Después de trepar por la escalera en ruinas, estaba completamente exhausta. Encontró a Frieda delirando, y se tendió a su lado en el colchón en el suelo. Acariciándole el cabello mojado, le habló en voz baja sobre otro mundo. Le habló de las campanillas en primavera en el bosque cercano a la Guarida del Zorro, de las flores que crecían en el prado más allá del bosquecillo: lino y consuelda, ranúnculo, amapolas silvestres, borbonesas y margaritas. Le habló del olor de la hierba recién segada en un jardín inglés, del aroma de las rosas de Sylvie, del sabor agridulce de las manzanas del huerto. Le habló de los robles en el sendero, de los tejos en el cementerio y de la haya en el jardín de la Guarida del Zorro. Le habló de los zorros, los conejos, los faisanes, las liebres, las vacas y los grandes caballos de tiro. Del sol que arrojaba sus amistosos rayos sobre los campos de maíz y de verduras. Del alegre canto del mirlo, de la lírica alondra, del suave arrullo de las palomas torcaces, del ulular de la lechuza en la oscuridad.

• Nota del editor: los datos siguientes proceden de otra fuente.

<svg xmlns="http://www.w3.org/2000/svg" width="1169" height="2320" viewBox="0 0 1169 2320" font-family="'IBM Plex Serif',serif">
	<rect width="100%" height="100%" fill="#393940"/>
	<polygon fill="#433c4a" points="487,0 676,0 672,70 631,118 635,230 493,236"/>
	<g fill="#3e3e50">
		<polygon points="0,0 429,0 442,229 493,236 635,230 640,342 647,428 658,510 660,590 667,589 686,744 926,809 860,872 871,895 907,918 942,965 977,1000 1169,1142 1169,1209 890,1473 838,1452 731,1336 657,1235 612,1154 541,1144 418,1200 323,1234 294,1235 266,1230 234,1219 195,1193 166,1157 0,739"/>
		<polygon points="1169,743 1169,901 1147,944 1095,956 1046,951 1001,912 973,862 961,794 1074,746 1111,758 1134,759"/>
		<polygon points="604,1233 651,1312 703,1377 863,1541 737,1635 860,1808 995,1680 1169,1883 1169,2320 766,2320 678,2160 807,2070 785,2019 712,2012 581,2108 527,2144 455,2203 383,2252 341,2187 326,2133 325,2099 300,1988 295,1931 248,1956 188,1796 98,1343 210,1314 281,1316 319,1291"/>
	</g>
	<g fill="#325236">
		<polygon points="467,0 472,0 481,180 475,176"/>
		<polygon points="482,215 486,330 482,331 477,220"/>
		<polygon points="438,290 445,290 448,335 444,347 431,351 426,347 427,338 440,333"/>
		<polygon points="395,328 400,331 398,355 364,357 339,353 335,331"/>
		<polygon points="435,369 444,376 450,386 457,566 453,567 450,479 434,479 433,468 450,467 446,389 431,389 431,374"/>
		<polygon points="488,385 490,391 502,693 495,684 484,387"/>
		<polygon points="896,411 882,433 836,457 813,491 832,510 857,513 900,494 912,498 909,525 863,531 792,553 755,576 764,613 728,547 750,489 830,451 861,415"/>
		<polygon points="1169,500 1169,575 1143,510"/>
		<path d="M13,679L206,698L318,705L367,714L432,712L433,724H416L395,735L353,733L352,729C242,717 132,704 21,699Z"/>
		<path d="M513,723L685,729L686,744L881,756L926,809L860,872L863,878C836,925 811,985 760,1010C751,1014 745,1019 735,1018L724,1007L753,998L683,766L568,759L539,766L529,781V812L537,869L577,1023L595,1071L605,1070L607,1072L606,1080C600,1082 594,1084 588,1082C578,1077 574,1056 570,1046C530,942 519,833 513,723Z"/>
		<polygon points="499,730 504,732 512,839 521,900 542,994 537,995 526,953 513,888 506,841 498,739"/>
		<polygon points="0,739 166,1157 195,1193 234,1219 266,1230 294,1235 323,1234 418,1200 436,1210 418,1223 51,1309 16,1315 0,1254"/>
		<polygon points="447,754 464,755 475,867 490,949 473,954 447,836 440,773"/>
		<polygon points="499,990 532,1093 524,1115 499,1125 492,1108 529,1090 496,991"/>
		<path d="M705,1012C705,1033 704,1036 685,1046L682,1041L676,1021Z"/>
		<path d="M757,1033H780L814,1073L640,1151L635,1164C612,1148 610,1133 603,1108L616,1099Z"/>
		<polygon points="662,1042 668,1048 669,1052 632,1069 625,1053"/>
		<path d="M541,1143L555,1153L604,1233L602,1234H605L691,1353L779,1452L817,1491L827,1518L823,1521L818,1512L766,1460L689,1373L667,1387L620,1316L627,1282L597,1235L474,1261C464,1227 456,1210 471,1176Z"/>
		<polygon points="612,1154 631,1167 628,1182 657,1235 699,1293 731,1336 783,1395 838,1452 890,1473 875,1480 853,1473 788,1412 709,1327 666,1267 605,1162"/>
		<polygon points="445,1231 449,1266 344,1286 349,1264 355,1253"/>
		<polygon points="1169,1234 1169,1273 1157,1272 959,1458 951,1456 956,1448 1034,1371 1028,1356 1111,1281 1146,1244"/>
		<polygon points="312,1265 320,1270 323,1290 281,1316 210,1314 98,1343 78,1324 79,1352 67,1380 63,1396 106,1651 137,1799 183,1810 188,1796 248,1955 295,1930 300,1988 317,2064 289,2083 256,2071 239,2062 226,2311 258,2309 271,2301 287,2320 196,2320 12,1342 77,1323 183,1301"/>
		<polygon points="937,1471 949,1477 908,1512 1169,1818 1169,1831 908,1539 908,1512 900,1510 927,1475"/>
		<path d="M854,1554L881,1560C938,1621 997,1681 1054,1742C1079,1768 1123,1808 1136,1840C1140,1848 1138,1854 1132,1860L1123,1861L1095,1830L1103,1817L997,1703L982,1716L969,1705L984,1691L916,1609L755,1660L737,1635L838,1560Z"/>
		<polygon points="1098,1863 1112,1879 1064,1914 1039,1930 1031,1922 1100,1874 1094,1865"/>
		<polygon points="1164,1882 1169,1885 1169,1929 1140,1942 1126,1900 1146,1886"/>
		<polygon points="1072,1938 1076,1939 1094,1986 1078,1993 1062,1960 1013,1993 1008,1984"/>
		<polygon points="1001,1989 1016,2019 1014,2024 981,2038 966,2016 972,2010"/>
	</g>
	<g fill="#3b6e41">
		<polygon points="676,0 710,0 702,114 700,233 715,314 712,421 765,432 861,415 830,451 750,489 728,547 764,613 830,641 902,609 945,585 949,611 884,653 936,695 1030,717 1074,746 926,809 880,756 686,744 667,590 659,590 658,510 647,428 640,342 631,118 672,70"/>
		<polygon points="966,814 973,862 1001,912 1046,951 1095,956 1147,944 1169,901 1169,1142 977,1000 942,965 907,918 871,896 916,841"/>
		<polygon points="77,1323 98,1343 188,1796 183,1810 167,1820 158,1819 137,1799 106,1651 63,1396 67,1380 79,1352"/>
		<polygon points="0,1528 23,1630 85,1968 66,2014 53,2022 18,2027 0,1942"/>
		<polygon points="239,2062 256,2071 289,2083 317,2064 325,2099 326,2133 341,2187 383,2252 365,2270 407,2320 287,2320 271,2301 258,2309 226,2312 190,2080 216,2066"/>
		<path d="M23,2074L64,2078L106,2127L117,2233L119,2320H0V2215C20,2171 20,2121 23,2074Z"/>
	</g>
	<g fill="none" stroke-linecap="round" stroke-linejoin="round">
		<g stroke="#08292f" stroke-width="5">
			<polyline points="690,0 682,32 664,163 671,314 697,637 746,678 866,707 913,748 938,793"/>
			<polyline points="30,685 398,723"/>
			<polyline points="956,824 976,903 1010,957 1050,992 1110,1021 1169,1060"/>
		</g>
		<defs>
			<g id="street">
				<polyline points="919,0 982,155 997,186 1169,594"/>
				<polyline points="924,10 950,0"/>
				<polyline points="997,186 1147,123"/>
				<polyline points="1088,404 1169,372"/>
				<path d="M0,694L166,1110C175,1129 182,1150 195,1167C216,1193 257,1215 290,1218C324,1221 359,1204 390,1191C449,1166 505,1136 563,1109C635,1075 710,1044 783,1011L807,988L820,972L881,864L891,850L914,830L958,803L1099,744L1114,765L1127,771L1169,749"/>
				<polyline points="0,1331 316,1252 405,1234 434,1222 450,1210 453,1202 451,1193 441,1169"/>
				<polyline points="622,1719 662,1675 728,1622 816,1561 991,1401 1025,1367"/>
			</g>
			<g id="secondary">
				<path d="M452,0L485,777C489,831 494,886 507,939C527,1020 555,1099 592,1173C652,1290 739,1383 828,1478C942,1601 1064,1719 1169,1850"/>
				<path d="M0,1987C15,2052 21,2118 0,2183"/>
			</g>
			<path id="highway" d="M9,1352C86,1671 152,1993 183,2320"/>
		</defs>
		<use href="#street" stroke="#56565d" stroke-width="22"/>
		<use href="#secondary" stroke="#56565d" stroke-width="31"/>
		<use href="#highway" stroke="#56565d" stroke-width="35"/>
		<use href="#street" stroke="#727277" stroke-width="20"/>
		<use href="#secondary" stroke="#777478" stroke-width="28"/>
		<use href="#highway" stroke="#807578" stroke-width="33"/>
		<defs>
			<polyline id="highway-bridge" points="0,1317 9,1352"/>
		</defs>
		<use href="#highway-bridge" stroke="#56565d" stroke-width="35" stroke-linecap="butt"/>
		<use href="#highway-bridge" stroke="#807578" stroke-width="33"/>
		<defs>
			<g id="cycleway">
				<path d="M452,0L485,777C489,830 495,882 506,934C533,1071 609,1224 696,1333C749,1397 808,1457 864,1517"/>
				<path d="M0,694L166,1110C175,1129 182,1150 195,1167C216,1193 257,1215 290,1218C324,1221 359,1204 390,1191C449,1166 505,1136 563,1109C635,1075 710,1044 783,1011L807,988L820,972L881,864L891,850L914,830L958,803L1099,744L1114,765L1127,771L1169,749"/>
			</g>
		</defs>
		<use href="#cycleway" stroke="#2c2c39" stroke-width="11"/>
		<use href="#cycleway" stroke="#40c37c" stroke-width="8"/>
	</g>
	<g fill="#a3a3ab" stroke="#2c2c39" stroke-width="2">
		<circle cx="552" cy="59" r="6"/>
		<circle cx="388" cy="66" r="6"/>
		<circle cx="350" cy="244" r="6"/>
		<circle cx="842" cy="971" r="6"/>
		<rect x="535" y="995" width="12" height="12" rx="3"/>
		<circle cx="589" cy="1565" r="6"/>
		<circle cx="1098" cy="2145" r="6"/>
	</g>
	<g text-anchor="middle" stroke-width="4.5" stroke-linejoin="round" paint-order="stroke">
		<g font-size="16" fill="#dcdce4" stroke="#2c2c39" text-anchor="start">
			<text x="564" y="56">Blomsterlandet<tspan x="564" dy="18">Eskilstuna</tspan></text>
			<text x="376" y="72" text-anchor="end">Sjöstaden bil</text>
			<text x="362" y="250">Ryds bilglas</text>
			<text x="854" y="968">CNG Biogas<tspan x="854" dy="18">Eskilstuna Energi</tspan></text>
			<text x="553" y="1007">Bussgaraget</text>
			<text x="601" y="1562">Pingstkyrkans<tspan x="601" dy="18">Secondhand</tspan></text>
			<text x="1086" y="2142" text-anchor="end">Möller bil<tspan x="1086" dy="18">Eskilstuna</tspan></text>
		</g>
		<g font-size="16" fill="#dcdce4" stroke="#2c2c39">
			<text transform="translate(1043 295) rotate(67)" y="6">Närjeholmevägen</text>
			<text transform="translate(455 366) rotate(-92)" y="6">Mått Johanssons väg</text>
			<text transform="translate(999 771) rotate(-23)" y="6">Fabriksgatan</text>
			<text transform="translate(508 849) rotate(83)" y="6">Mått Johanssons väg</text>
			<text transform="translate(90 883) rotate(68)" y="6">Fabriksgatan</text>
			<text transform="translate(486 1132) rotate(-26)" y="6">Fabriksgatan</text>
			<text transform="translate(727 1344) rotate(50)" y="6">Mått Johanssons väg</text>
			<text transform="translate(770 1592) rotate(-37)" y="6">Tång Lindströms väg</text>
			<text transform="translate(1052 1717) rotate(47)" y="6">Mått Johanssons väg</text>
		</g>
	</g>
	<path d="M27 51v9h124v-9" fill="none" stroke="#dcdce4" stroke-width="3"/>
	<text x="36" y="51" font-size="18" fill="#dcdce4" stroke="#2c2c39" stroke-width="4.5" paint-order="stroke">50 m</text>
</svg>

—Tómate esto —le dijo, metiéndole una pastilla en la boca—. La he conseguido en la farmacia, te ayudará a dormir.
Le contó a Frieda que sería capaz de caminar sobre cuchillos por protegerla, de arder en las llamas del infierno para salvarla, de ahogarse en las aguas más profundas si eso la hacía flotar a ella, y le contó que iba a hacer una última cosa por ella, la más difícil de todas.
Abrazó a su hija, la besó y le murmuró al oído, hablándole de Teddy cuando era pequeño, de la fiesta de cumpleaños sorpresa, de lo lista que era Pamela y lo pesado que era Maurice y lo divertido que había sido Jimmy de pequeñito. Del tictac del reloj en el vestíbulo y del traqueteo del viento en el tubo de la chimenea y de cómo encendían un enorme fuego en Nochebuena y colgaban los calcetines de la repisa y al día siguiente comían ganso asado y pudin de ciruelas, y de que eso harían todos las próximas navidades, todos ellos juntos.
—Todo saldrá bien ahora, ya lo verás.
Cuando tuvo la seguridad de que Frieda se había dormido, cogió la pequeña cápsula de cristal que le había dado el farmacéutico, la metió con suavidad en la boca de Frieda y le cerró las delicadas mandíbulas. La cápsula se rompió con un diminuto crujido. Cuando mordía su propia ampolla de cristal recordó unos versos de los Sonetos sacros de Donne. «Corro hacia la muerte, y la muerte me encuentra, presurosa, y todos mis placeres son pasado». Abrazó con fuerza a Frieda y no tardaron en verse envueltas por las alas de terciopelo del murciélago negro, y aquella vida se tornó irreal y se desvaneció.
Nunca había elegido la muerte en lugar de la vida, y cuando abandonaba esta última, Ursula supo que algo se había agrietado y se había hecho añicos y que el orden de las cosas había cambiado. Entonces la oscuridad borró todos sus pensamientos.